When comparing quotes, look beyond the monthly fee to the cost of adding each new partner, any extra charge for data integration with the core system (API or CSV-based), and the scope of support included — checking these upfront helps avoid unexpected costs later. EDI and custom development in particular can swing widely in price depending on requirements, so it's worth putting the assumptions behind an initial estimate in writing before proceeding.
Common Pitfalls
- Aiming to switch every partner at once is a frequent cause of stalled projects. Treating partners with very different order volumes and digital readiness the same way means the loudest resistance eats up all the project's time
- Starting a fax/Web parallel-run period without setting an end date means fax orders never actually go away
- If partner-side contacts are older or unfamiliar with digital tools, a walkthrough alone isn't enough — phone-based follow-up support is often needed for adoption to stick
- Internal staff, worried that their workload will suddenly shrink, sometimes keep using the old process unofficially
Frequently Asked Questions
Do all trading partners need to switch to Web ordering?
No, it isn't required. A common approach is to migrate high-volume partners first in stages, while keeping fax or OCR as a fallback for partners that find switching difficult.
How long does the rollout typically take?
Including partner briefings and the transition period, it often takes about six months to a year from kickoff to full adoption. More partners generally means a longer timeline.
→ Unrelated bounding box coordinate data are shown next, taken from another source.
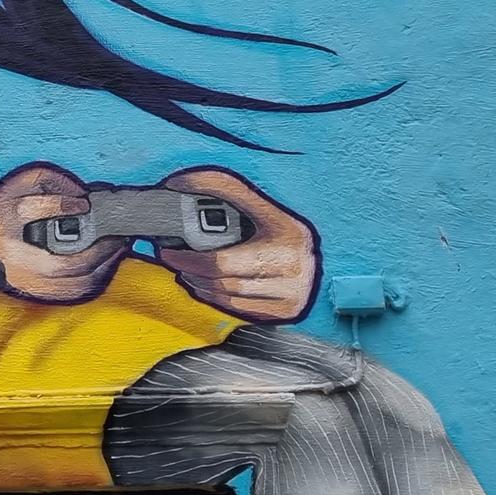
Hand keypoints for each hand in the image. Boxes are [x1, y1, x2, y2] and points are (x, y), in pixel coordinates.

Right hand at [0, 163, 127, 302]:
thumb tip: (84, 194)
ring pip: (70, 286)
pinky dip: (93, 282)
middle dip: (99, 251)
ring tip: (117, 250)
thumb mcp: (10, 187)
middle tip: (118, 235)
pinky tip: (105, 267)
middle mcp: (11, 257)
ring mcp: (20, 281)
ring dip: (101, 270)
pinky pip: (69, 294)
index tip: (85, 202)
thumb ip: (47, 180)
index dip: (64, 206)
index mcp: (2, 223)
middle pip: (63, 266)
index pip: (35, 213)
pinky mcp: (28, 293)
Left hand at [156, 168, 317, 321]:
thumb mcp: (263, 205)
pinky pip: (240, 310)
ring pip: (230, 296)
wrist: (325, 255)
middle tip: (173, 260)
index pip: (222, 259)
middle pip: (224, 280)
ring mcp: (291, 294)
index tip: (170, 251)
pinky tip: (205, 286)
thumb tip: (181, 184)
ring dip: (200, 285)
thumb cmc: (284, 228)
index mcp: (285, 236)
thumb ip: (227, 190)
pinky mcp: (286, 311)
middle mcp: (291, 268)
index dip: (190, 259)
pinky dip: (217, 298)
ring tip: (186, 271)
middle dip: (191, 271)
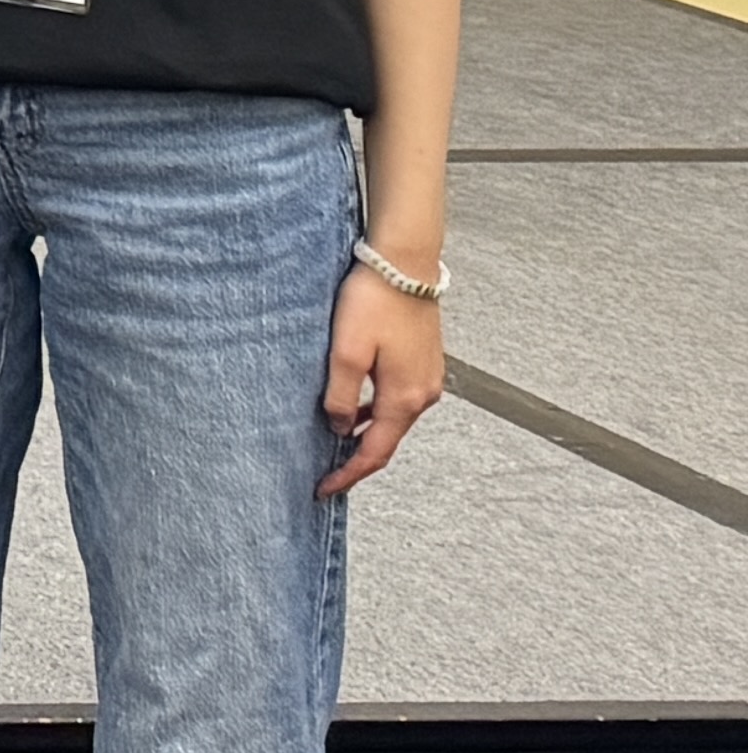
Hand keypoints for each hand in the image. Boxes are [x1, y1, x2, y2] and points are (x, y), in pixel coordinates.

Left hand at [320, 265, 446, 494]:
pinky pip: (397, 399)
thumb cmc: (374, 301)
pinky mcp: (423, 362)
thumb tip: (340, 427)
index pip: (374, 452)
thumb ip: (341, 396)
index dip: (348, 475)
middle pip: (387, 440)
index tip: (324, 489)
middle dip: (357, 459)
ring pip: (392, 419)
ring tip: (334, 444)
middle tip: (326, 472)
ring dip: (366, 434)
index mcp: (403, 398)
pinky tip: (355, 407)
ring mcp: (427, 378)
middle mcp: (423, 394)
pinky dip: (376, 411)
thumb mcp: (346, 352)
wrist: (405, 263)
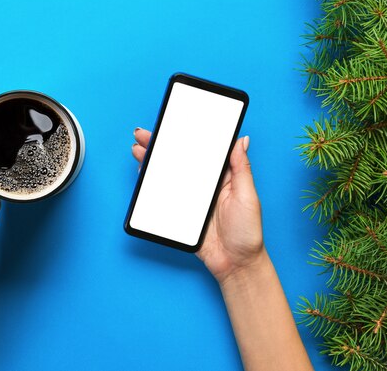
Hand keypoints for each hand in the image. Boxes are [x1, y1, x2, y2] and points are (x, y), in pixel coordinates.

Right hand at [132, 128, 263, 283]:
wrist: (235, 263)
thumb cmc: (248, 232)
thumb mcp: (247, 196)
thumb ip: (241, 168)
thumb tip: (242, 140)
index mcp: (221, 176)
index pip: (202, 150)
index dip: (187, 136)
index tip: (173, 123)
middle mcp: (204, 184)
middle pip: (179, 160)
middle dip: (160, 145)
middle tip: (144, 134)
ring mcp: (190, 199)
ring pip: (168, 175)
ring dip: (152, 162)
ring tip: (138, 150)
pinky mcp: (180, 214)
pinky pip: (163, 196)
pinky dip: (151, 185)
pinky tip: (142, 174)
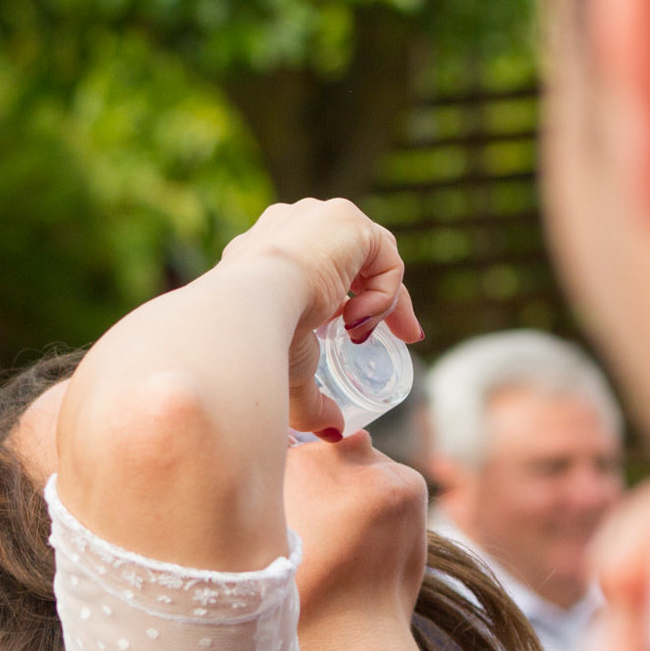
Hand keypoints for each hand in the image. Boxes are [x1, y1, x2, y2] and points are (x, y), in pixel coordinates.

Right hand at [218, 198, 421, 434]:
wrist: (249, 312)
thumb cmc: (258, 344)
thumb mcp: (289, 375)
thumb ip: (310, 404)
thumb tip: (333, 433)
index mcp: (261, 256)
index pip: (315, 268)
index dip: (348, 301)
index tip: (364, 337)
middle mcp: (287, 227)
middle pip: (349, 258)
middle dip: (377, 299)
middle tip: (400, 337)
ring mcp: (314, 217)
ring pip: (370, 255)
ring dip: (380, 300)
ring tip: (368, 335)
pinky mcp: (342, 218)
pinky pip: (382, 253)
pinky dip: (384, 290)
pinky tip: (361, 319)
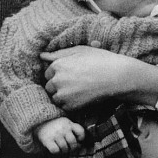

Can the existing core system keep being used?
In many cases, Web ordering SaaS and fax-OCR tools offer data integration with existing core systems, allowing them to coexist without a full system replacement. Compatibility should still be confirmed case by case.
Summary
The fax-and-double-entry problem is structural and rarely resolves through staff effort or workarounds alone. Rather than aiming for an all-at-once company-wide switch, migrating high-volume partners first and deliberately designing a transition period where paper and digital coexist tends to be the faster path to lasting adoption. Comparing the trade-offs of each option against the makeup of one's own trading partners is the key step.